Work task |
Beneath this instruction is a listing; print exactly the lines in it starting at the line that contains "em Minas Gerais" and going through the line that contains "Pridružite nam se".
════════════════════
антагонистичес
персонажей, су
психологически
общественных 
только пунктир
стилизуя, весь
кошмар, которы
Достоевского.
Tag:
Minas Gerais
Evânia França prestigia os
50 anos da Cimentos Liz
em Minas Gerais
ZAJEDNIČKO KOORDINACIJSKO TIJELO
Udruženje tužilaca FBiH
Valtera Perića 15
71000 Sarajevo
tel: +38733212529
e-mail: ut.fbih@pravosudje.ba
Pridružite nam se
════════════════════
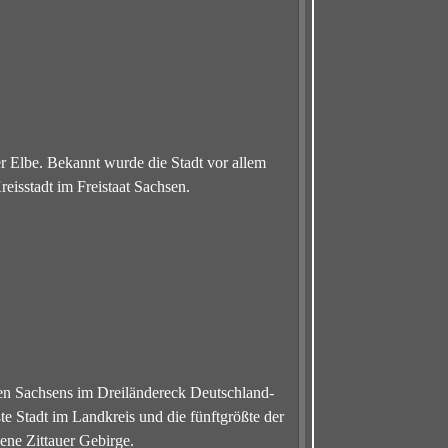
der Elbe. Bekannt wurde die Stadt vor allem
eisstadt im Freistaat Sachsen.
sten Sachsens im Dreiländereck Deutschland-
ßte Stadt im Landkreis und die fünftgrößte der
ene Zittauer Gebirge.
════════════════════
Task answer |
em Minas Gerais
ZAJEDNIČKO KOORDINACIJSKO TIJELO
Udruženje tužilaca FBiH
Valtera Perića 15
71000 Sarajevo
tel: +38733212529
e-mail: ut.fbih@pravosudje.ba
Pridružite nam se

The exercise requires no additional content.